_Directive_
Render every line of text in the records below as a single numbered list, leaving out any blank lines.

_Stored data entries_
========

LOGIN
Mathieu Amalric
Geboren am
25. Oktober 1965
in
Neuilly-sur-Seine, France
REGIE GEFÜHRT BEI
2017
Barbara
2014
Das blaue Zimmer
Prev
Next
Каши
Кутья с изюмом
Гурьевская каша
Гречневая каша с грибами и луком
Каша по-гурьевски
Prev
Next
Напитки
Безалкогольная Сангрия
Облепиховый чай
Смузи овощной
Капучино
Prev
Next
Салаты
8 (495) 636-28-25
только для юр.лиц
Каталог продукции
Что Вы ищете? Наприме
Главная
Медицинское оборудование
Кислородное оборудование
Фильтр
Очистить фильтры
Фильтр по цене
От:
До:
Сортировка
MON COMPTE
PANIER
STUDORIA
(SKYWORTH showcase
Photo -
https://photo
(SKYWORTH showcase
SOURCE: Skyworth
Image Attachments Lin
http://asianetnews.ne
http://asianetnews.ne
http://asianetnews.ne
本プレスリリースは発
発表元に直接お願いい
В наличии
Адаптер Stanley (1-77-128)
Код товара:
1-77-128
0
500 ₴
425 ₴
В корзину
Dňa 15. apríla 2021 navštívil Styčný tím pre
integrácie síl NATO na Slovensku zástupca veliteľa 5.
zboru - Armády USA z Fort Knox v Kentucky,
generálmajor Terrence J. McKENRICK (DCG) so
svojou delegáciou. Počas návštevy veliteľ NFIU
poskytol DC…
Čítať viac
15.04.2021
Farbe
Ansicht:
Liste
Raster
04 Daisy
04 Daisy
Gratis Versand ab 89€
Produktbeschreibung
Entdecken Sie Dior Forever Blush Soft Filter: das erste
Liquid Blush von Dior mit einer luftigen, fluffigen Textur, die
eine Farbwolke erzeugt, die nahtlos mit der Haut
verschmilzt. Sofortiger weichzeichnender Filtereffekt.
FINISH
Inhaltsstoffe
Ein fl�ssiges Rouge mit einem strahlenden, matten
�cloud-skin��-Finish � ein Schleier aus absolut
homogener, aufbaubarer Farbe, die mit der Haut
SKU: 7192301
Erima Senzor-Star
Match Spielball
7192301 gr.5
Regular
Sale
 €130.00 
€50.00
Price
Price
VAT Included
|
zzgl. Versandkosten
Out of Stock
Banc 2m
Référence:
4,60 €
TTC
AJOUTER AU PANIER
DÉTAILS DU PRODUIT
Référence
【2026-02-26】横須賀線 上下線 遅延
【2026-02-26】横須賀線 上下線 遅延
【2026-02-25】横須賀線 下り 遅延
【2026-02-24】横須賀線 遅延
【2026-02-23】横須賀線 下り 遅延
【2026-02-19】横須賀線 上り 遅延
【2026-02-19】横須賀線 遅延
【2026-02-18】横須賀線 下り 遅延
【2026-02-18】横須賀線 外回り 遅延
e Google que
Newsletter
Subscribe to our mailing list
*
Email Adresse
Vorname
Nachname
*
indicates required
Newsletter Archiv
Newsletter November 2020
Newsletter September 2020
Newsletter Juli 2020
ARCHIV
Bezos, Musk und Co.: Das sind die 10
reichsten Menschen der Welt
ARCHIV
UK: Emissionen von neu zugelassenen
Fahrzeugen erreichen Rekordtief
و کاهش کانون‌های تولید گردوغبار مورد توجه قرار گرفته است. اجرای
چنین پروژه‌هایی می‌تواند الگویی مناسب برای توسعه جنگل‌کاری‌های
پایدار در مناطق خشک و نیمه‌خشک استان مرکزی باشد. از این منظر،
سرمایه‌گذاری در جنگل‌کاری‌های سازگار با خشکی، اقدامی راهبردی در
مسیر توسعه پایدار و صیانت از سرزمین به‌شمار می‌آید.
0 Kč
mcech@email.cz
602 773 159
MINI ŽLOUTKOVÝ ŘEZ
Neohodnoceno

========

_Solution to this problem_
1. LOGIN
2. Mathieu Amalric
3. Geboren am
4. 25. Oktober 1965
5. in
6. Neuilly-sur-Seine, France
7. REGIE GEFÜHRT BEI
8. 2017
9. Barbara
10. 2014
11. Das blaue Zimmer
12. Prev
13. Next
14. Каши
15. Кутья с изюмом
16. Гурьевская каша
17. Гречневая каша с грибами и луком
18. Каша по-гурьевски
19. Prev
20. Next
21. Напитки
22. Безалкогольная Сангрия
23. Облепиховый чай
24. Смузи овощной
25. Капучино
26. Prev
27. Next
28. Салаты
29. 8 (495) 636-28-25
30. только для юр.лиц
31. Каталог продукции
32. Что Вы ищете? Наприме
33. Главная
34. Медицинское оборудование
35. Кислородное оборудование
36. Фильтр
37. Очистить фильтры
38. Фильтр по цене
39. От:
40. До:
41. Сортировка
42. MON COMPTE
43. PANIER
44. STUDORIA
45. (SKYWORTH showcase
46. Photo -
47. https://photo
48. (SKYWORTH showcase
49. SOURCE: Skyworth
50. Image Attachments Lin
51. http://asianetnews.ne
52. http://asianetnews.ne
53. http://asianetnews.ne
54. 本プレスリリースは発
55. 発表元に直接お願いい
56. В наличии
57. Адаптер Stanley (1-77-128)
58. Код товара:
59. 1-77-128
60. 0
61. 500 ₴
62. 425 ₴
63. В корзину
64. Dňa 15. apríla 2021 navštívil Styčný tím pre
65. integrácie síl NATO na Slovensku zástupca veliteľa 5.
66. zboru - Armády USA z Fort Knox v Kentucky,
67. generálmajor Terrence J. McKENRICK (DCG) so
68. svojou delegáciou. Počas návštevy veliteľ NFIU
69. poskytol DC…
70. Čítať viac
71. 15.04.2021
72. Farbe
73. Ansicht:
74. Liste
75. Raster
76. 04 Daisy
77. 04 Daisy
78. Gratis Versand ab 89€
79. Produktbeschreibung
80. Entdecken Sie Dior Forever Blush Soft Filter: das erste
81. Liquid Blush von Dior mit einer luftigen, fluffigen Textur, die
82. eine Farbwolke erzeugt, die nahtlos mit der Haut
83. verschmilzt. Sofortiger weichzeichnender Filtereffekt.
84. FINISH
85. Inhaltsstoffe
86. Ein fl�ssiges Rouge mit einem strahlenden, matten
87. �cloud-skin��-Finish � ein Schleier aus absolut
88. homogener, aufbaubarer Farbe, die mit der Haut
89. SKU: 7192301
90. Erima Senzor-Star
91. Match Spielball
92. 7192301 gr.5
93. Regular
94. Sale
95.  €130.00 
96. €50.00
97. Price
98. Price
99. VAT Included
100. |
101. zzgl. Versandkosten
102. Out of Stock
103. Banc 2m
104. Référence:
105. 4,60 €
106. TTC
107. AJOUTER AU PANIER
108. DÉTAILS DU PRODUIT
109. Référence
110. 【2026-02-26】横須賀線 上下線 遅延
111. 【2026-02-26】横須賀線 上下線 遅延
112. 【2026-02-25】横須賀線 下り 遅延
113. 【2026-02-24】横須賀線 遅延
114. 【2026-02-23】横須賀線 下り 遅延
115. 【2026-02-19】横須賀線 上り 遅延
116. 【2026-02-19】横須賀線 遅延
117. 【2026-02-18】横須賀線 下り 遅延
118. 【2026-02-18】横須賀線 外回り 遅延
119. e Google que
120. Newsletter
121. Subscribe to our mailing list
122. *
123. Email Adresse
124. Vorname
125. Nachname
126. *
127. indicates required
128. Newsletter Archiv
129. Newsletter November 2020
130. Newsletter September 2020
131. Newsletter Juli 2020
132. ARCHIV
133. Bezos, Musk und Co.: Das sind die 10
134. reichsten Menschen der Welt
135. ARCHIV
136. UK: Emissionen von neu zugelassenen
137. Fahrzeugen erreichen Rekordtief
138. و کاهش کانون‌های تولید گردوغبار مورد توجه قرار گرفته است. اجرای
139. چنین پروژه‌هایی می‌تواند الگویی مناسب برای توسعه جنگل‌کاری‌های
140. پایدار در مناطق خشک و نیمه‌خشک استان مرکزی باشد. از این منظر،
141. سرمایه‌گذاری در جنگل‌کاری‌های سازگار با خشکی، اقدامی راهبردی در
142. مسیر توسعه پایدار و صیانت از سرزمین به‌شمار می‌آید.
143. 0 Kč
144. mcech@email.cz
145. 602 773 159
146. MINI ŽLOUTKOVÝ ŘEZ
147. Neohodnoceno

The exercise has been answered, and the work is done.